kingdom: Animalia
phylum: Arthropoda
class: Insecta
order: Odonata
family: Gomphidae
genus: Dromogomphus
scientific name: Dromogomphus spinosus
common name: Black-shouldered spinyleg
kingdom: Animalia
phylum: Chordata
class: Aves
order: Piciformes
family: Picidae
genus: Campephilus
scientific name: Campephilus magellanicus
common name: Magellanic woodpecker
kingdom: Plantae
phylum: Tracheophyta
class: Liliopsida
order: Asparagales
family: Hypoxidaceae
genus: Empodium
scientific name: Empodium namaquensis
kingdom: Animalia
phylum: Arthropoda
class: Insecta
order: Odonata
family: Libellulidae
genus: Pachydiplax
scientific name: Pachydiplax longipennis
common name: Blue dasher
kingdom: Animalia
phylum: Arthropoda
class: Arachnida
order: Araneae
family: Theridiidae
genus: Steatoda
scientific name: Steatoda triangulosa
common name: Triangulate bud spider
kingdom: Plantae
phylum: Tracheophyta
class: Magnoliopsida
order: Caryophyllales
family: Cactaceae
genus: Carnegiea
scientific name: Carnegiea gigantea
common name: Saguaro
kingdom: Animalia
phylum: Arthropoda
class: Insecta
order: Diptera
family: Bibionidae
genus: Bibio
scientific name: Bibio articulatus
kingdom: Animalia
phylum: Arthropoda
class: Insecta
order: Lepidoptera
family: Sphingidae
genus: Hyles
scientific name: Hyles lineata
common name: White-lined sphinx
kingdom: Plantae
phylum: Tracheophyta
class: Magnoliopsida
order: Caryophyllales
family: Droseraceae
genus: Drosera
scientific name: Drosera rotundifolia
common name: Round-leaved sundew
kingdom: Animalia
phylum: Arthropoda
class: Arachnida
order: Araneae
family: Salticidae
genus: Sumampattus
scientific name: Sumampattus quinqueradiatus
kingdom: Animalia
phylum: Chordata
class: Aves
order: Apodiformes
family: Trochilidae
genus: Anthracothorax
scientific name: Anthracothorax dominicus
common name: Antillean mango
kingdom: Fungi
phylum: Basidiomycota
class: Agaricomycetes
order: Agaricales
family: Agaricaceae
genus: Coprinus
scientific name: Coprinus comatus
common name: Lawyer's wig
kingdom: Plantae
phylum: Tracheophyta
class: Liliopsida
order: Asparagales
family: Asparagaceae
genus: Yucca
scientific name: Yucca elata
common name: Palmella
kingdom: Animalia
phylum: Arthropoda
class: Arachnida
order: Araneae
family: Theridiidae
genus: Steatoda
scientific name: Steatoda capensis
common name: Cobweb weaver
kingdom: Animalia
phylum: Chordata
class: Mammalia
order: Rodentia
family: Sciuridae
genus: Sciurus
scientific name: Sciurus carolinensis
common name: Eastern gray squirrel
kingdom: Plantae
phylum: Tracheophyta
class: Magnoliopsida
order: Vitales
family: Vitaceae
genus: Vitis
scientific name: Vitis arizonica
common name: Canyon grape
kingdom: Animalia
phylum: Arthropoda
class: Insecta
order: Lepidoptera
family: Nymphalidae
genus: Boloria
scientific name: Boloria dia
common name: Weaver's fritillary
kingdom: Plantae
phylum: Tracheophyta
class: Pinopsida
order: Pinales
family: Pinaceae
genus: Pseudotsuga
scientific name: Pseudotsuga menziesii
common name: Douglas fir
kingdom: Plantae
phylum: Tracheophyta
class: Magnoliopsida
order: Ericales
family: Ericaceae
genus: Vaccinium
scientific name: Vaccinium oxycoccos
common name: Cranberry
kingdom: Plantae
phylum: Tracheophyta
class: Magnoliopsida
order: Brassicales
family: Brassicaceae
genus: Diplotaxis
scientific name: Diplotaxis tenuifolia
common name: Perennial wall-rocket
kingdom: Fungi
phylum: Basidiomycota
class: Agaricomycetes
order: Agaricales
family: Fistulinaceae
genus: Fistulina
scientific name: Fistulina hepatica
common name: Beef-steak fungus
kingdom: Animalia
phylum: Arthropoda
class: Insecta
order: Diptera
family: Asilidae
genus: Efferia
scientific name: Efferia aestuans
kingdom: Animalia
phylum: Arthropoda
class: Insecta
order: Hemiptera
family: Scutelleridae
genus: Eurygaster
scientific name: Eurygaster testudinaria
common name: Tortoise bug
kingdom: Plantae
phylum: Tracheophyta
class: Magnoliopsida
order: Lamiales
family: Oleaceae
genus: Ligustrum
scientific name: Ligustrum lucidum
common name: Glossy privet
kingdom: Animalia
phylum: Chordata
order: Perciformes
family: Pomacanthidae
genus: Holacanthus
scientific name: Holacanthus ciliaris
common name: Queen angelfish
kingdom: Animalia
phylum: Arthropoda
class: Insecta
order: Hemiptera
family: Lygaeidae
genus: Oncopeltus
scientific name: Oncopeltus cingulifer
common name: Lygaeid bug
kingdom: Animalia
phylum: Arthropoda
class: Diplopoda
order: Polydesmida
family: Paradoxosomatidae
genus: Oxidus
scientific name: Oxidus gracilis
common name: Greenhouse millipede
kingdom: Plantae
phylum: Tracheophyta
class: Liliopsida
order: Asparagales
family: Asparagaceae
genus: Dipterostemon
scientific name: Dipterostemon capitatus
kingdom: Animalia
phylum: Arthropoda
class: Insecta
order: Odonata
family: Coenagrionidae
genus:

________________

— TASK OBJECTIVE —
Copy all of the data above word for word, line by line, without changing anything.

— THE SOLUTION —
kingdom: Animalia
phylum: Arthropoda
class: Insecta
order: Odonata
family: Gomphidae
genus: Dromogomphus
scientific name: Dromogomphus spinosus
common name: Black-shouldered spinyleg
kingdom: Animalia
phylum: Chordata
class: Aves
order: Piciformes
family: Picidae
genus: Campephilus
scientific name: Campephilus magellanicus
common name: Magellanic woodpecker
kingdom: Plantae
phylum: Tracheophyta
class: Liliopsida
order: Asparagales
family: Hypoxidaceae
genus: Empodium
scientific name: Empodium namaquensis
kingdom: Animalia
phylum: Arthropoda
class: Insecta
order: Odonata
family: Libellulidae
genus: Pachydiplax
scientific name: Pachydiplax longipennis
common name: Blue dasher
kingdom: Animalia
phylum: Arthropoda
class: Arachnida
order: Araneae
family: Theridiidae
genus: Steatoda
scientific name: Steatoda triangulosa
common name: Triangulate bud spider
kingdom: Plantae
phylum: Tracheophyta
class: Magnoliopsida
order: Caryophyllales
family: Cactaceae
genus: Carnegiea
scientific name: Carnegiea gigantea
common name: Saguaro
kingdom: Animalia
phylum: Arthropoda
class: Insecta
order: Diptera
family: Bibionidae
genus: Bibio
scientific name: Bibio articulatus
kingdom: Animalia
phylum: Arthropoda
class: Insecta
order: Lepidoptera
family: Sphingidae
genus: Hyles
scientific name: Hyles lineata
common name: White-lined sphinx
kingdom: Plantae
phylum: Tracheophyta
class: Magnoliopsida
order: Caryophyllales
family: Droseraceae
genus: Drosera
scientific name: Drosera rotundifolia
common name: Round-leaved sundew
kingdom: Animalia
phylum: Arthropoda
class: Arachnida
order: Araneae
family: Salticidae
genus: Sumampattus
scientific name: Sumampattus quinqueradiatus
kingdom: Animalia
phylum: Chordata
class: Aves
order: Apodiformes
family: Trochilidae
genus: Anthracothorax
scientific name: Anthracothorax dominicus
common name: Antillean mango
kingdom: Fungi
phylum: Basidiomycota
class: Agaricomycetes
order: Agaricales
family: Agaricaceae
genus: Coprinus
scientific name: Coprinus comatus
common name: Lawyer's wig
kingdom: Plantae
phylum: Tracheophyta
class: Liliopsida
order: Asparagales
family: Asparagaceae
genus: Yucca
scientific name: Yucca elata
common name: Palmella
kingdom: Animalia
phylum: Arthropoda
class: Arachnida
order: Araneae
family: Theridiidae
genus: Steatoda
scientific name: Steatoda capensis
common name: Cobweb weaver
kingdom: Animalia
phylum: Chordata
class: Mammalia
order: Rodentia
family: Sciuridae
genus: Sciurus
scientific name: Sciurus carolinensis
common name: Eastern gray squirrel
kingdom: Plantae
phylum: Tracheophyta
class: Magnoliopsida
order: Vitales
family: Vitaceae
genus: Vitis
scientific name: Vitis arizonica
common name: Canyon grape
kingdom: Animalia
phylum: Arthropoda
class: Insecta
order: Lepidoptera
family: Nymphalidae
genus: Boloria
scientific name: Boloria dia
common name: Weaver's fritillary
kingdom: Plantae
phylum: Tracheophyta
class: Pinopsida
order: Pinales
family: Pinaceae
genus: Pseudotsuga
scientific name: Pseudotsuga menziesii
common name: Douglas fir
kingdom: Plantae
phylum: Tracheophyta
class: Magnoliopsida
order: Ericales
family: Ericaceae
genus: Vaccinium
scientific name: Vaccinium oxycoccos
common name: Cranberry
kingdom: Plantae
phylum: Tracheophyta
class: Magnoliopsida
order: Brassicales
family: Brassicaceae
genus: Diplotaxis
scientific name: Diplotaxis tenuifolia
common name: Perennial wall-rocket
kingdom: Fungi
phylum: Basidiomycota
class: Agaricomycetes
order: Agaricales
family: Fistulinaceae
genus: Fistulina
scientific name: Fistulina hepatica
common name: Beef-steak fungus
kingdom: Animalia
phylum: Arthropoda
class: Insecta
order: Diptera
family: Asilidae
genus: Efferia
scientific name: Efferia aestuans
kingdom: Animalia
phylum: Arthropoda
class: Insecta
order: Hemiptera
family: Scutelleridae
genus: Eurygaster
scientific name: Eurygaster testudinaria
common name: Tortoise bug
kingdom: Plantae
phylum: Tracheophyta
class: Magnoliopsida
order: Lamiales
family: Oleaceae
genus: Ligustrum
scientific name: Ligustrum lucidum
common name: Glossy privet
kingdom: Animalia
phylum: Chordata
order: Perciformes
family: Pomacanthidae
genus: Holacanthus
scientific name: Holacanthus ciliaris
common name: Queen angelfish
kingdom: Animalia
phylum: Arthropoda
class: Insecta
order: Hemiptera
family: Lygaeidae
genus: Oncopeltus
scientific name: Oncopeltus cingulifer
common name: Lygaeid bug
kingdom: Animalia
phylum: Arthropoda
class: Diplopoda
order: Polydesmida
family: Paradoxosomatidae
genus: Oxidus
scientific name: Oxidus gracilis
common name: Greenhouse millipede
kingdom: Plantae
phylum: Tracheophyta
class: Liliopsida
order: Asparagales
family: Asparagaceae
genus: Dipterostemon
scientific name: Dipterostemon capitatus
kingdom: Animalia
phylum: Arthropoda
class: Insecta
order: Odonata
family: Coenagrionidae
genus:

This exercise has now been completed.